Acquisition methodology is presented in three layers:
- Scene Preservation – immediate power‑down, battery removal, and RF shielding to prevent volatile data loss or remote wiping.
- Physical Imaging – extraction of raw flash memory via JTAG, SPI, or dedicated disk‑cloning hardware, followed by bit‑for‑bit imaging with tools such as FTK Imager, Cellebrite UFED, or Magnet AXIOM. This layer captures deleted or overwritten sectors that may still contain remnants of logs or configuration files.
- Logical/Cloud Extraction – use of manufacturer‑provided utilities (e.g., Motorola Solutions Software, Hytera’s ConfigTool) or standard Android Debug Bridge (ADB) commands to mount the file system and pull databases, logs, and application caches. For cloud‑based services, the authors detail the process of obtaining valid API credentials, handling token expiration, and scripting automated retrieval of server‑side artefacts.
Legal and ethical considerations are woven throughout. The authors stress compliance with communications secrecy statutes and data‑protection regulations, requiring proper warrants or consent before any extraction. They also outline chain‑of‑custody practices, hash verification, and documentation standards to maintain evidential integrity.
Empirical validation involved seizing three commercial radios and two PTT services. Physical imaging achieved a 99.9 % data recovery rate, while logical extraction successfully recovered complete call logs, GPS tracks, address books, and chat histories. Cloud extraction revealed occasional gaps due to API rate limits and token expiry; the authors mitigated this by developing a token‑refresh script and documenting the timing of API calls. Telemetry records proved valuable for reconstructing device usage patterns and identifying potential tampering.
The discussion highlights that, although many forensic tools designed for smartphones are applicable, radio‑specific challenges—such as proprietary firmware, multi‑modal storage (on‑device flash plus cloud), and real‑time radio protocols—necessitate a tailored approach. The paper recommends future work on decrypting encrypted logs, capturing live radio streams, and automating multi‑device correlation.

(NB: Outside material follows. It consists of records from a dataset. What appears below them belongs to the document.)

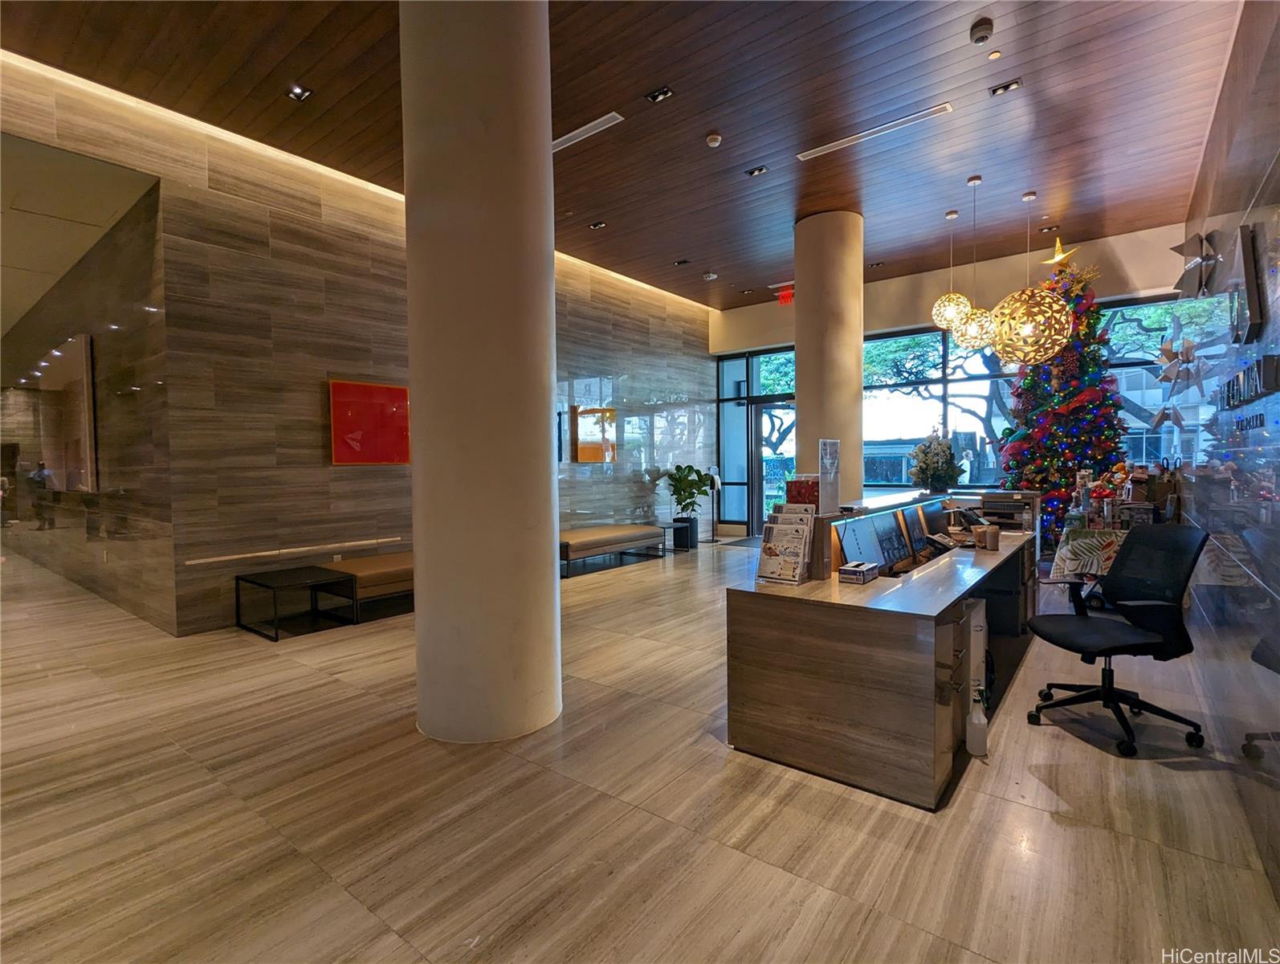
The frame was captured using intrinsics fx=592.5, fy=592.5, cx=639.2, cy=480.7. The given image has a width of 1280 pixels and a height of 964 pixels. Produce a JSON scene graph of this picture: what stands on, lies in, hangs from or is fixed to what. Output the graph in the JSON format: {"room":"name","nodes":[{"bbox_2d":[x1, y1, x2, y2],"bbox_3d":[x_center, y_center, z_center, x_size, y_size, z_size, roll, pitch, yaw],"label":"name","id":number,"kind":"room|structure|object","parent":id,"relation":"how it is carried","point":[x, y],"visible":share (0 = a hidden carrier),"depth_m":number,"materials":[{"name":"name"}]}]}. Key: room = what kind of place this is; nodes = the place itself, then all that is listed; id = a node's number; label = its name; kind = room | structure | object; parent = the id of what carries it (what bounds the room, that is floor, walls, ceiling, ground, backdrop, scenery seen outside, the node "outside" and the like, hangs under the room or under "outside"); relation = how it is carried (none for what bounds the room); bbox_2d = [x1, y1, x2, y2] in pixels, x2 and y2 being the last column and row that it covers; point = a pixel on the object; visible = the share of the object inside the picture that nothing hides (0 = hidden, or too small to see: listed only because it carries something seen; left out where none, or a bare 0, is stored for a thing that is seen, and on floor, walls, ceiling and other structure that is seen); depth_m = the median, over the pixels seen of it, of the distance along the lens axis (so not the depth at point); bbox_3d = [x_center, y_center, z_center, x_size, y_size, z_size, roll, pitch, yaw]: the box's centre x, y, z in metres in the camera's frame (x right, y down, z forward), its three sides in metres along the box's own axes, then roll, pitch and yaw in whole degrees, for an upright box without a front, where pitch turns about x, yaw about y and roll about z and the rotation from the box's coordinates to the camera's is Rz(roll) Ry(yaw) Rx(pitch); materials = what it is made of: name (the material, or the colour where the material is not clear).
{"room":"lobby","nodes":[
{"label":"lobby","id":0,"kind":"room"},
{"bbox_2d":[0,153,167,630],"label":"hallway wall","id":1,"kind":"structure","parent":0,"point":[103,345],"depth_m":5.44,"materials":[{"name":"stone"}]},
{"bbox_2d":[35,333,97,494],"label":"picture","id":2,"kind":"object","parent":1,"relation":"attached to","point":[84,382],"visible":0.97,"depth_m":5.77},
{"bbox_2d":[0,52,711,636],"bbox_3d":[-1.740,-0.906,6.774,0.223,3.999,9.437,1,2,38],"label":"left wall","id":3,"kind":"structure","parent":0,"point":[218,199],"depth_m":5.16,"materials":[{"name":"brown stone"}]},
{"bbox_2d":[183,535,407,566],"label":"rail","id":4,"kind":"object","parent":3,"relation":"attached to","point":[372,541],"visible":0.93,"depth_m":5.03,"materials":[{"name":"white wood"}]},
{"bbox_2d":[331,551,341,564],"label":"wall outlet","id":5,"kind":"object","parent":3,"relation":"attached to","point":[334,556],"visible":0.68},
{"bbox_2d":[328,379,410,464],"bbox_3d":[-2.519,-0.537,5.675,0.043,0.763,0.881,1,2,38],"label":"red picture","id":6,"kind":"object","parent":3,"relation":"attached to","point":[351,387],"visible":0.99,"depth_m":5.59,"materials":[{"name":"red"}]},
{"bbox_2d":[572,405,616,462],"bbox_3d":[-0.605,-0.614,8.096,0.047,0.759,0.847,1,2,38],"label":"picture","id":7,"kind":"object","parent":3,"relation":"attached to","point":[582,456],"visible":0.97,"depth_m":8.02},
{"bbox_2d":[0,0,1248,307],"bbox_3d":[0.211,-2.818,4.187,6.730,0.131,11.142,1,2,38],"label":"ceiling","id":8,"kind":"structure","parent":0,"point":[660,67],"depth_m":4.36,"materials":[{"name":"brown wood"}]},
{"bbox_2d":[285,83,313,101],"bbox_3d":[-2.441,-2.792,4.247,0.130,0.046,0.124,1,2,38],"label":"ceiling spotlight","id":9,"kind":"object","parent":8,"relation":"in","point":[299,91],"visible":0.98,"depth_m":4.25,"materials":[{"name":"black metal"}]},
{"bbox_2d":[552,111,623,151],"bbox_3d":[-0.506,-2.771,4.752,0.804,0.017,0.136,1,2,38],"label":"air vent","id":10,"kind":"object","parent":8,"relation":"in","point":[571,136],"visible":0.79,"depth_m":4.69,"materials":[{"name":"white metal"}]},
{"bbox_2d":[588,220,607,229],"bbox_3d":[-0.472,-2.912,6.720,0.173,0.048,0.122,1,2,38],"label":"ceiling light","id":11,"kind":"object","parent":8,"relation":"in","point":[595,226],"visible":0.98,"depth_m":6.72,"materials":[{"name":"black"}]},
{"bbox_2d":[645,86,674,102],"bbox_3d":[0.147,-2.824,4.306,0.165,0.048,0.114,1,2,38],"label":"ceiling light","id":12,"kind":"object","parent":8,"relation":"in","point":[660,94],"visible":0.98,"depth_m":4.32,"materials":[{"name":"black metal"}]},
{"bbox_2d":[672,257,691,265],"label":"ceiling light","id":13,"kind":"object","parent":8,"relation":"in","point":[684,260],"visible":0.98,"depth_m":7.87,"materials":[{"name":"black"}]},
{"bbox_2d":[701,270,717,280],"bbox_3d":[0.933,-2.708,7.832,0.175,0.062,0.171,1,2,38],"label":"ceiling sensor","id":14,"kind":"object","parent":8,"relation":"attached to","point":[711,276],"visible":0.99,"depth_m":7.79,"materials":[{"name":"white plastic"}]},
{"bbox_2d":[705,132,722,147],"bbox_3d":[0.596,-2.746,4.782,0.127,0.042,0.126,1,2,38],"label":"smoke detector","id":15,"kind":"object","parent":8,"relation":"attached to","point":[714,141],"visible":0.98,"depth_m":4.75,"materials":[{"name":"white plastic"}]},
{"bbox_2d":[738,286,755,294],"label":"ceiling light","id":16,"kind":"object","parent":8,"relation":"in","point":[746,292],"visible":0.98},
{"bbox_2d":[745,164,767,177],"bbox_3d":[1.092,-2.907,5.534,0.168,0.048,0.116,1,2,38],"label":"ceiling light","id":17,"kind":"object","parent":8,"relation":"in","point":[760,170],"visible":0.98,"depth_m":5.54,"materials":[{"name":"black metal"}]},
{"bbox_2d":[770,282,794,304],"bbox_3d":[2.150,-2.749,8.734,0.365,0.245,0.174,1,2,38],"label":"exit sign","id":18,"kind":"object","parent":8,"relation":"hanging from","point":[784,295],"visible":0.83,"depth_m":8.70,"materials":[{"name":"red plastic"}]},
{"bbox_2d":[795,102,953,161],"bbox_3d":[1.843,-2.792,4.785,1.190,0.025,0.128,1,2,38],"label":"air vent","id":19,"kind":"object","parent":8,"relation":"in","point":[837,144],"visible":0.98,"depth_m":4.73,"materials":[{"name":"white metal"}]},
{"bbox_2d":[931,203,970,333],"bbox_3d":[3.256,-2.189,6.172,0.368,1.242,0.361,1,2,38],"label":"pendant lamp","id":20,"kind":"object","parent":8,"relation":"hanging from","point":[955,213],"visible":0.96,"depth_m":6.11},
{"bbox_2d":[951,183,999,349],"bbox_3d":[3.228,-2.053,5.648,0.382,1.536,0.377,1,2,38],"label":"pendant lamp","id":21,"kind":"object","parent":8,"relation":"hanging from","point":[972,332],"visible":0.98,"depth_m":5.58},
{"bbox_2d":[969,16,994,43],"bbox_3d":[2.058,-2.697,3.565,0.128,0.054,0.128,1,2,38],"label":"security camera","id":22,"kind":"object","parent":8,"relation":"attached to","point":[977,38],"visible":0.98,"depth_m":3.54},
{"bbox_2d":[986,48,1002,60],"bbox_3d":[2.298,-2.754,3.838,0.076,0.024,0.076,1,2,38],"label":"sprinkler head","id":23,"kind":"object","parent":8,"relation":"attached to","point":[993,56],"visible":0.97,"depth_m":3.83},
{"bbox_2d":[989,77,1023,96],"bbox_3d":[2.615,-2.823,4.230,0.176,0.046,0.118,1,2,38],"label":"ceiling light","id":24,"kind":"object","parent":8,"relation":"in","point":[996,91],"visible":0.97,"depth_m":4.23,"materials":[{"name":"black metal"}]},
{"bbox_2d":[990,189,1071,364],"bbox_3d":[3.288,-1.830,5.004,0.583,1.661,0.574,1,2,38],"label":"pendant lamp","id":25,"kind":"object","parent":8,"relation":"hanging from","point":[1023,321],"visible":0.99,"depth_m":4.88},
{"bbox_2d":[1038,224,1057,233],"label":"recessed light","id":26,"kind":"object","parent":8,"relation":"in","point":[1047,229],"visible":0.98,"depth_m":6.84,"materials":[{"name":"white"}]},
{"bbox_2d":[0,525,1279,963],"bbox_3d":[-1.155,1.189,5.561,10.576,0.107,11.558,1,2,38],"label":"floor","id":27,"kind":"structure","parent":0,"point":[1082,758],"depth_m":2.18,"materials":[{"name":"brown"}]},
{"bbox_2d":[235,566,353,638],"bbox_3d":[-2.770,0.968,4.762,0.642,0.395,0.625,1,2,38],"label":"side table","id":28,"kind":"object","parent":27,"relation":"on","point":[238,578],"visible":0.99,"depth_m":4.71,"materials":[{"name":"black metal"}]},
{"bbox_2d":[317,551,412,620],"bbox_3d":[-2.081,0.910,5.668,0.719,0.424,1.752,1,2,38],"label":"bench","id":29,"kind":"object","parent":27,"relation":"on","point":[361,578],"visible":0.5,"depth_m":5.04,"materials":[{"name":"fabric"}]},
{"bbox_2d":[400,0,562,744],"bbox_3d":[-0.792,-0.806,3.026,0.830,4.227,0.816,1,2,38],"label":"round column","id":30,"kind":"structure","parent":27,"relation":"on","point":[541,409],"depth_m":2.72,"materials":[{"name":"beige paint"}]},
{"bbox_2d":[558,521,664,577],"bbox_3d":[-0.526,0.831,7.490,0.727,0.442,1.902,1,2,38],"label":"bench","id":31,"kind":"object","parent":27,"relation":"on","point":[598,541],"visible":0.8,"depth_m":7.19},
{"bbox_2d":[654,519,687,553],"bbox_3d":[0.360,0.816,8.513,0.545,0.391,0.575,1,2,38],"label":"side table","id":32,"kind":"object","parent":27,"relation":"on","point":[673,525],"visible":0.61,"depth_m":8.44,"materials":[{"name":"black metal"}]},
{"bbox_2d":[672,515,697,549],"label":"planter","id":33,"kind":"object","parent":27,"relation":"on","point":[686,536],"visible":0.79,"depth_m":8.75,"materials":[{"name":"black"}]},
{"bbox_2d":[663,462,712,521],"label":"potted plant","id":34,"kind":"object","parent":33,"relation":"in","point":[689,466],"visible":0.98,"depth_m":8.98,"materials":[{"name":"green plant"}]},
{"bbox_2d":[703,464,723,541],"bbox_3d":[1.207,0.362,9.690,0.310,1.215,0.311,1,2,38],"label":"stand","id":35,"kind":"object","parent":27,"relation":"on","point":[714,470],"visible":0.88,"depth_m":9.66,"materials":[{"name":"metal"}]},
{"bbox_2d":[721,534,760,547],"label":"door mat","id":36,"kind":"object","parent":27,"relation":"on","point":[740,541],"visible":0.47,"depth_m":9.18,"materials":[{"name":"grey carpet"}]},
{"bbox_2d":[793,207,864,502],"bbox_3d":[2.081,-0.927,6.529,0.758,3.992,0.750,1,2,38],"label":"round column","id":37,"kind":"structure","parent":27,"relation":"on","point":[858,382],"depth_m":6.22,"materials":[{"name":"beige paint"}]},
{"bbox_2d":[727,487,1044,809],"bbox_3d":[1.769,0.708,3.782,0.947,0.950,3.278,1,2,38],"label":"reception desk","id":38,"kind":"object","parent":27,"relation":"on","point":[794,589],"visible":0.9,"depth_m":2.55,"materials":[{"name":"brown wood"}]},
{"bbox_2d":[756,500,815,584],"bbox_3d":[0.714,0.291,2.885,0.239,0.370,0.193,1,2,38],"label":"brochure holder","id":39,"kind":"object","parent":38,"relation":"on","point":[776,525],"visible":0.99,"depth_m":2.86,"materials":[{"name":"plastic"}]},
{"bbox_2d":[784,472,820,508],"bbox_3d":[0.910,0.072,3.256,0.202,0.210,0.183,1,2,38],"label":"box","id":40,"kind":"object","parent":38,"relation":"on","point":[810,493],"visible":0.75,"depth_m":3.19,"materials":[{"name":"red"}]},
{"bbox_2d":[817,437,841,514],"bbox_3d":[1.045,-0.021,3.260,0.119,0.401,0.117,-1,2,-20],"label":"sign holder","id":41,"kind":"object","parent":38,"relation":"on","point":[824,464],"visible":0.98,"depth_m":3.24,"materials":[{"name":"clear plastic"}]},
{"bbox_2d":[838,559,880,583],"bbox_3d":[1.061,0.437,2.877,0.128,0.067,0.198,1,2,38],"label":"card box","id":42,"kind":"object","parent":38,"relation":"on","point":[866,568],"visible":0.99,"depth_m":2.82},
{"bbox_2d":[838,517,883,570],"bbox_3d":[1.147,0.336,3.026,0.162,0.274,0.389,1,2,38],"label":"monitor","id":43,"kind":"object","parent":38,"relation":"on","point":[858,552],"visible":0.82,"depth_m":3.00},
{"bbox_2d":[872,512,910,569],"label":"monitor","id":44,"kind":"object","parent":38,"relation":"on","point":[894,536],"visible":0.95,"depth_m":3.32,"materials":[{"name":"black"}]},
{"bbox_2d":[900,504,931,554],"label":"monitor","id":45,"kind":"object","parent":38,"relation":"on","point":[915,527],"visible":0.94,"depth_m":3.74,"materials":[{"name":"black plastic"}]},
{"bbox_2d":[908,429,964,492],"bbox_3d":[2.637,-0.176,5.310,0.467,0.572,0.487,1,2,38],"label":"flower arrangement","id":46,"kind":"object","parent":38,"relation":"on","point":[942,451],"visible":0.99,"depth_m":5.22,"materials":[{"name":"plant"}]},
{"bbox_2d":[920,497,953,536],"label":"monitor","id":47,"kind":"object","parent":38,"relation":"on","point":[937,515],"visible":0.76,"depth_m":4.14,"materials":[{"name":"black"}]},
{"bbox_2d":[946,504,989,545],"bbox_3d":[2.368,0.308,4.259,0.244,0.244,0.273,1,2,38],"label":"telephone","id":48,"kind":"object","parent":38,"relation":"on","point":[969,519],"visible":0.94,"depth_m":4.22,"materials":[{"name":"black"}]},
{"bbox_2d":[981,523,1000,550],"bbox_3d":[2.200,0.356,3.713,0.092,0.141,0.089,1,2,38],"label":"cup","id":49,"kind":"object","parent":38,"relation":"on","point":[993,546],"visible":0.99,"depth_m":3.68,"materials":[{"name":"brown"}]},
{"bbox_2d":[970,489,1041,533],"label":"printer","id":50,"kind":"object","parent":38,"relation":"on","point":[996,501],"visible":0.76,"depth_m":4.51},
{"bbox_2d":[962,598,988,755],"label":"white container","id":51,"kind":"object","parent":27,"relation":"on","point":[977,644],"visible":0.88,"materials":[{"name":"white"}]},
{"bbox_2d":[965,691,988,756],"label":"spray bottle","id":52,"kind":"object","parent":27,"relation":"on","point":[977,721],"visible":0.98,"depth_m":2.60,"materials":[{"name":"white plastic"}]},
{"bbox_2d":[994,252,1129,549],"bbox_3d":[4.939,-0.842,6.908,1.616,3.815,1.666,1,2,38],"label":"christmas tree","id":53,"kind":"object","parent":27,"relation":"on","point":[1074,464],"visible":0.71,"depth_m":6.72,"materials":[{"name":"plant"}]},
{"bbox_2d":[1039,236,1078,264],"bbox_3d":[4.676,-2.568,6.595,0.293,0.332,0.379,-2,2,-40],"label":"star ornament","id":54,"kind":"object","parent":53,"relation":"on","point":[1057,258],"visible":0.89,"depth_m":6.57,"materials":[{"name":"gold metal"}]},
{"bbox_2d":[1048,521,1132,589],"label":"cushion","id":55,"kind":"object","parent":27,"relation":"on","point":[1087,541],"visible":0.44,"depth_m":4.81,"materials":[{"name":"white fabric"}]},
{"bbox_2d":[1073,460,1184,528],"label":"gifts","id":56,"kind":"object","parent":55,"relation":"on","point":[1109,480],"visible":0.67,"depth_m":4.89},
{"bbox_2d":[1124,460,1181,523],"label":"gift bag","id":57,"kind":"object","parent":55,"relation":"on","point":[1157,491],"visible":0.65,"depth_m":4.83,"materials":[{"name":"brown"}]},
{"bbox_2d":[1026,521,1210,757],"bbox_3d":[2.293,0.712,2.878,0.695,0.969,0.686,-1,2,-1],"label":"office chair","id":58,"kind":"object","parent":27,"relation":"on","point":[1103,628],"visible":0.99,"depth_m":2.82,"materials":[{"name":"black fabric"}]},
{"bbox_2d":[708,220,1194,532],"bbox_3d":[3.965,-0.959,8.706,6.390,3.947,0.302,1,2,38],"label":"window wall","id":59,"kind":"structure","parent":0,"point":[872,287],"depth_m":8.07,"materials":[{"name":"clear glass"}]},
{"bbox_2d":[752,399,795,531],"bbox_3d":[2.509,-0.193,10.037,1.280,2.288,0.185,1,2,38],"label":"glass door","id":60,"kind":"structure","parent":59,"relation":"in","point":[762,483],"depth_m":10.23,"materials":[{"name":"glass"}]},
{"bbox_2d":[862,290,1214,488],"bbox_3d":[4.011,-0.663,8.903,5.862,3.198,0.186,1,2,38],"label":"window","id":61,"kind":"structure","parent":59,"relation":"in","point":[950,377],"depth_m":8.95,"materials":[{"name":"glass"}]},
{"bbox_2d":[1177,0,1279,906],"bbox_3d":[2.555,-0.578,2.352,0.180,3.481,9.697,1,2,38],"label":"right wall","id":62,"kind":"structure","parent":0,"point":[1241,35],"depth_m":2.54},
{"bbox_2d":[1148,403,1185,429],"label":"star ornament","id":63,"kind":"object","parent":62,"relation":"attached to","point":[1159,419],"visible":0.95,"depth_m":5.44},
{"bbox_2d":[1153,328,1204,392],"bbox_3d":[3.981,-0.887,4.378,0.308,0.454,0.295,1,2,38],"label":"star ornament","id":64,"kind":"object","parent":62,"relation":"attached to","point":[1165,377],"visible":0.98,"depth_m":4.36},
{"bbox_2d":[1169,230,1219,299],"bbox_3d":[3.770,-1.461,4.029,0.271,0.467,0.479,1,2,38],"label":"star decoration","id":65,"kind":"object","parent":62,"relation":"attached to","point":[1181,247],"visible":0.96,"depth_m":3.98,"materials":[{"name":"silver"}]},
{"bbox_2d":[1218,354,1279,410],"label":"wall lettering","id":66,"kind":"object","parent":62,"relation":"attached to","point":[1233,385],"visible":0.9,"depth_m":2.28,"materials":[{"name":"black"}]},
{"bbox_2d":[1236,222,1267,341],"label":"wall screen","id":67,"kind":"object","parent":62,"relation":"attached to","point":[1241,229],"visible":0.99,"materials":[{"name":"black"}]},
{"label":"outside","id":68,"kind":"structure","parent":0,"visible":0},
{"label":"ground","id":69,"kind":"structure","parent":68,"visible":0},
{"bbox_2d":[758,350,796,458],"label":"tree","id":70,"kind":"object","parent":69,"relation":"on","point":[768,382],"visible":0.22,"materials":[{"name":"green plant"}]},
{"bbox_2d":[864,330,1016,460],"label":"tree","id":71,"kind":"object","parent":69,"relation":"on","point":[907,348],"visible":0.41,"materials":[{"name":"green plant"}]},
{"bbox_2d":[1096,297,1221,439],"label":"tree","id":72,"kind":"object","parent":69,"relation":"on","point":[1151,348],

In conclusion, the study provides law‑enforcement agencies with a comprehensive, step‑by‑step framework for identifying, acquiring, and analysing digital evidence from modern two‑way radios and associated PTT services. By expanding the forensic knowledge base beyond traditional mobile devices, the authors enable investigators to leverage a previously under‑exploited source of intelligence in criminal investigations.